- Source data
□ □ □
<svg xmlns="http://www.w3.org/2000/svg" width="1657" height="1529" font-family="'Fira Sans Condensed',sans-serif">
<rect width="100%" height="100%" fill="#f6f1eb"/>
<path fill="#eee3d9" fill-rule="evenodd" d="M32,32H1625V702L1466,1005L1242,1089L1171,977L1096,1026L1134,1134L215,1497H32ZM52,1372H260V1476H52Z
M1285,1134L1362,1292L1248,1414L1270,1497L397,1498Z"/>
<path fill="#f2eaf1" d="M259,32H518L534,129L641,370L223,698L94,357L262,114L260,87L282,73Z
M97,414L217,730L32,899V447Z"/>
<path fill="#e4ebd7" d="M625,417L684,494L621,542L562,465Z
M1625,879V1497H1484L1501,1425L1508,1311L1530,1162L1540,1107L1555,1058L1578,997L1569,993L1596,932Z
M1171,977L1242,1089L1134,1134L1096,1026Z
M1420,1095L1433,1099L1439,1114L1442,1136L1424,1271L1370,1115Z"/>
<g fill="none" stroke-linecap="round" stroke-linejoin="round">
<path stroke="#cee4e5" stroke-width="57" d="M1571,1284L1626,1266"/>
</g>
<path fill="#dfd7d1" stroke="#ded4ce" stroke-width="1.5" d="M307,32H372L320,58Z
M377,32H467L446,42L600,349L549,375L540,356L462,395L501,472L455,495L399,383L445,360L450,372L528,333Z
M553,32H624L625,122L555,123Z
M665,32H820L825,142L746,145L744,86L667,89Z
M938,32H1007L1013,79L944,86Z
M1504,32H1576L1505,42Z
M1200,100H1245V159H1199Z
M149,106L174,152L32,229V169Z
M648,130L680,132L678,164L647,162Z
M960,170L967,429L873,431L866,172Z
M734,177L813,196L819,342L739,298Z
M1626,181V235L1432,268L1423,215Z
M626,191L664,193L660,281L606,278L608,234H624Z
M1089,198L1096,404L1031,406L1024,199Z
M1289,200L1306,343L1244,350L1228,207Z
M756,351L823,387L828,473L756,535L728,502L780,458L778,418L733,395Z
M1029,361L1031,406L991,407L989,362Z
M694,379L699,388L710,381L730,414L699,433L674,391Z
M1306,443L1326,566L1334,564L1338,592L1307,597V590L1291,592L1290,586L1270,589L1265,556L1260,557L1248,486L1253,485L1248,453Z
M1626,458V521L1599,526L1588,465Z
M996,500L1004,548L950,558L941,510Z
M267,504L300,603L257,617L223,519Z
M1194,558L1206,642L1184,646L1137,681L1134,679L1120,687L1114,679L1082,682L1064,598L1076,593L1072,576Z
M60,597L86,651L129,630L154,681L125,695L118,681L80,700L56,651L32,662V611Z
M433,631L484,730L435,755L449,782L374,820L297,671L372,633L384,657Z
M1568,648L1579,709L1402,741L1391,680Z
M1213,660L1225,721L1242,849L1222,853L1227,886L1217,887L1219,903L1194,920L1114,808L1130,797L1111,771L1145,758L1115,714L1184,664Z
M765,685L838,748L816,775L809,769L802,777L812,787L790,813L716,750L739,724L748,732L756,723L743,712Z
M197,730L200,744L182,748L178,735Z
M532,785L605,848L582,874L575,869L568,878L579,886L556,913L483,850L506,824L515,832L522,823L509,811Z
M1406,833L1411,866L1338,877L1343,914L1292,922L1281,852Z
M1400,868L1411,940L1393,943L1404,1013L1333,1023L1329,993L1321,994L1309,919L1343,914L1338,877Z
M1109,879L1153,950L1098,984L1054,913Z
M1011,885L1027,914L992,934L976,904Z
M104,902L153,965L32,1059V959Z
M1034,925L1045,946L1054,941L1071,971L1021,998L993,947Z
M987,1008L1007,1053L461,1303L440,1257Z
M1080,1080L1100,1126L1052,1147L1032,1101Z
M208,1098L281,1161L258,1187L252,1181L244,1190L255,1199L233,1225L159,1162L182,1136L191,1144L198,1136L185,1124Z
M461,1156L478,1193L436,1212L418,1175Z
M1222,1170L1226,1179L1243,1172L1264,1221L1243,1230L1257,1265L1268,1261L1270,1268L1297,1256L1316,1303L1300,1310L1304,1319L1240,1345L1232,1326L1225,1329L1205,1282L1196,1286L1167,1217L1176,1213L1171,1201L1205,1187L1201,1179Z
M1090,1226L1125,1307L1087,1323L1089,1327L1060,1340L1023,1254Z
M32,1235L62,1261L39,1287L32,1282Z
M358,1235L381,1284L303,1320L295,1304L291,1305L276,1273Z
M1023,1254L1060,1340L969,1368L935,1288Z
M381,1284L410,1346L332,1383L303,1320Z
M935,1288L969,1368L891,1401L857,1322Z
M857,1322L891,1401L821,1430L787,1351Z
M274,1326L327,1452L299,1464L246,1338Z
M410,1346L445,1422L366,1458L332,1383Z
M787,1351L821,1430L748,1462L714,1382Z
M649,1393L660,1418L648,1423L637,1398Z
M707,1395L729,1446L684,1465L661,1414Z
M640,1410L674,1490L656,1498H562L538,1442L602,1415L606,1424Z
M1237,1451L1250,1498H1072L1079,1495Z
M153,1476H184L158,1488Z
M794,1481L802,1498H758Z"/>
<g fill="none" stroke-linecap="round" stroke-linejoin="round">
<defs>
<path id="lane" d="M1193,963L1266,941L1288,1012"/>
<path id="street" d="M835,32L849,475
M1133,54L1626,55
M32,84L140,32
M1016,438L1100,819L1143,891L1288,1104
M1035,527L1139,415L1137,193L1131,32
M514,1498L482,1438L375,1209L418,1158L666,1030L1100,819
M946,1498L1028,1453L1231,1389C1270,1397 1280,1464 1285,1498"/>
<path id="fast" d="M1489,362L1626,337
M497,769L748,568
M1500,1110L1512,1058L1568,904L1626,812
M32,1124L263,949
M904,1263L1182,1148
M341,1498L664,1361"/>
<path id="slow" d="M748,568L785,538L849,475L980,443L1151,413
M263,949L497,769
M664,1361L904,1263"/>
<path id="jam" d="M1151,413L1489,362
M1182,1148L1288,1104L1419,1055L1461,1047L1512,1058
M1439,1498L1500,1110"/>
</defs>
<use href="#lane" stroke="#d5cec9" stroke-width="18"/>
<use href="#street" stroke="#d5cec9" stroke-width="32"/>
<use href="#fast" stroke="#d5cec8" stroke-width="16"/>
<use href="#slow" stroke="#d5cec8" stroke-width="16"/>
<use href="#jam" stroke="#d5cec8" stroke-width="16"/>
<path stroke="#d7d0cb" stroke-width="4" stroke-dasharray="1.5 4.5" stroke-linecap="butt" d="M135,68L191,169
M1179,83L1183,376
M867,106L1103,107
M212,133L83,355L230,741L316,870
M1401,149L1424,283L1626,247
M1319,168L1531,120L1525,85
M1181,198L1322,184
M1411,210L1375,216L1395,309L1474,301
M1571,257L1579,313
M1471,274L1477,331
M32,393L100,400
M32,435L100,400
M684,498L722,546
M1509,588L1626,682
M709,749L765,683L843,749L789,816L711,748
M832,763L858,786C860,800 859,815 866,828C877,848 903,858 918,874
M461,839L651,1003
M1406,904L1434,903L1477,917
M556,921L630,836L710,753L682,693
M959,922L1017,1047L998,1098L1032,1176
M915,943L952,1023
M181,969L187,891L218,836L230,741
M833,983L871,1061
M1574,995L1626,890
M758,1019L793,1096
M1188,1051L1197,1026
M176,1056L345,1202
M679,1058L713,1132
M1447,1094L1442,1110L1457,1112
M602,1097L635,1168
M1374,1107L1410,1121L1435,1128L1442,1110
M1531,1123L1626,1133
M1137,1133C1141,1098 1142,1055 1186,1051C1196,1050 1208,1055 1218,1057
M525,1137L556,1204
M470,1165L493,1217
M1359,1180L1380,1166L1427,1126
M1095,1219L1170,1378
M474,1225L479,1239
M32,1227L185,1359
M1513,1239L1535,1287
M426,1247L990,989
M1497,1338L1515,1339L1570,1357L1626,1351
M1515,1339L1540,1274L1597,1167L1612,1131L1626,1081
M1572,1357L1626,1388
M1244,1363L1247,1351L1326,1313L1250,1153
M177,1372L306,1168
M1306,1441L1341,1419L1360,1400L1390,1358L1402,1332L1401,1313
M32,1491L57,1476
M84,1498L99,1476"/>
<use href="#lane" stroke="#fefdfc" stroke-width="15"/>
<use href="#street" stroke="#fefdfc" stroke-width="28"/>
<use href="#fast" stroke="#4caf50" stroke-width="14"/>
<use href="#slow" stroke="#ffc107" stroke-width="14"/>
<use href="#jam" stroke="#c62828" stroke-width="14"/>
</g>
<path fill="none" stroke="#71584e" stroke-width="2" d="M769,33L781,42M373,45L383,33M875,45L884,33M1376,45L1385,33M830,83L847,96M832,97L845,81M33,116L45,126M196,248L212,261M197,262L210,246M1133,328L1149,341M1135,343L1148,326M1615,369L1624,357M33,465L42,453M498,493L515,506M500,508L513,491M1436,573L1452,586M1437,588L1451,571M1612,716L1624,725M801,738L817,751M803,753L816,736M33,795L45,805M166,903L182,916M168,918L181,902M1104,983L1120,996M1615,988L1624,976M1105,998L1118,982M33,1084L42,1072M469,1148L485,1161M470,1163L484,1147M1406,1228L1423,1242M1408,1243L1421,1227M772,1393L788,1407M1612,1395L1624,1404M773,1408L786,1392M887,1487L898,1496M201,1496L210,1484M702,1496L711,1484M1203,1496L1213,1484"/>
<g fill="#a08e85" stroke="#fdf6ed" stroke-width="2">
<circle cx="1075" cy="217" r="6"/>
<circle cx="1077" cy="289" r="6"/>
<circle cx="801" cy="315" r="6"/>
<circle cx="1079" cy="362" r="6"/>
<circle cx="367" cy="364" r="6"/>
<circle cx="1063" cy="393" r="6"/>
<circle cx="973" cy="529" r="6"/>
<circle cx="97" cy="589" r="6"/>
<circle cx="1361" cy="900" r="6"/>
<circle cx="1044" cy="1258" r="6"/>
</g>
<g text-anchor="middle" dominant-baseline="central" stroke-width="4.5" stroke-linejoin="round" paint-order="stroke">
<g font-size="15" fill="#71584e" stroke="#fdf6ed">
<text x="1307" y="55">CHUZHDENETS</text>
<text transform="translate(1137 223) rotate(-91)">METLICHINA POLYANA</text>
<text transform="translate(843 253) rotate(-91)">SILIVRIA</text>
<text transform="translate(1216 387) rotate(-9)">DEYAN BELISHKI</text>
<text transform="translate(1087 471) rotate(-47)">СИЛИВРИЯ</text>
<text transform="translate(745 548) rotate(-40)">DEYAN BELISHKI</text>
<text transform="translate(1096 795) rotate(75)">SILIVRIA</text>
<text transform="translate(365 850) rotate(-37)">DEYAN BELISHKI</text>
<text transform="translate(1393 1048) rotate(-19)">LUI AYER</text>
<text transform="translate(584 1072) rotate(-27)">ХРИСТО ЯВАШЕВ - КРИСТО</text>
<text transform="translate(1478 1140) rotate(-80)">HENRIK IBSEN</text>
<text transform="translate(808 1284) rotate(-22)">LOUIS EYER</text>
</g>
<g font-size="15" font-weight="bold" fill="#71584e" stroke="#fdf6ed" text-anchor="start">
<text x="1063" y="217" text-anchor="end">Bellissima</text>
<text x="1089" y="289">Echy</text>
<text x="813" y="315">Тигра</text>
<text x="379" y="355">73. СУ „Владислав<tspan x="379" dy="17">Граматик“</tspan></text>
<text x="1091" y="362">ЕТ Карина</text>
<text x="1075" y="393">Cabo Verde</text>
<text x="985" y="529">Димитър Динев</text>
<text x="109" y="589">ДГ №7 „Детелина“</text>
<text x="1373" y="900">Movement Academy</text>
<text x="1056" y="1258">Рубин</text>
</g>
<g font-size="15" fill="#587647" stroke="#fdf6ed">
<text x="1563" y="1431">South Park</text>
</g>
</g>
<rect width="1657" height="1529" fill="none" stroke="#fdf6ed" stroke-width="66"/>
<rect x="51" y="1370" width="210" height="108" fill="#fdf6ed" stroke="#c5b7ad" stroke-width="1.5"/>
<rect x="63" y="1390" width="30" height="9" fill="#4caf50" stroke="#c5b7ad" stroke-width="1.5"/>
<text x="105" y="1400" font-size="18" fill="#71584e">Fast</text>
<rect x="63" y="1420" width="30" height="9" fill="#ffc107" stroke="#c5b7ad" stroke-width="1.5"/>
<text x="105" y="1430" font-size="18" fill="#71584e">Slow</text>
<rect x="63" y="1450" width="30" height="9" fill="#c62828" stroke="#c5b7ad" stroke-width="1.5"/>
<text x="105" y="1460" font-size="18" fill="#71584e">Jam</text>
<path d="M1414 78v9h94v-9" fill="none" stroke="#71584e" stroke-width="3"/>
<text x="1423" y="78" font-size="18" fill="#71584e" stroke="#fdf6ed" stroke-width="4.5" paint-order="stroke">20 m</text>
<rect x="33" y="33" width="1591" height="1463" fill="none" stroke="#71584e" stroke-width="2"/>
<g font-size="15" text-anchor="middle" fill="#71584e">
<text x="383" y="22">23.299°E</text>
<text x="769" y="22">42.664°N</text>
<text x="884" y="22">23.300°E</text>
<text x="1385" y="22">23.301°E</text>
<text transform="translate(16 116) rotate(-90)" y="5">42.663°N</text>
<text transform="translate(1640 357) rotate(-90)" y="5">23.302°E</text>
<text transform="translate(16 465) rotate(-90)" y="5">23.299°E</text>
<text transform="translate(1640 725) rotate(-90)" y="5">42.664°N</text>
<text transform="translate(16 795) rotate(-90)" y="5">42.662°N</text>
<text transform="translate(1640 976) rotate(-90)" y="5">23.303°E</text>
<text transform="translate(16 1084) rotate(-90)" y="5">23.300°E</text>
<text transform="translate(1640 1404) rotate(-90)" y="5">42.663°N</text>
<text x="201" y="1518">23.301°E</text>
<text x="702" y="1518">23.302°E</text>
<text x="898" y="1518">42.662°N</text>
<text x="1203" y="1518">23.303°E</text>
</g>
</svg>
□ □ □
What is the number of lines in the entries above that hold the string "fefdfc"? Please state that number alone.

- Worked solution
2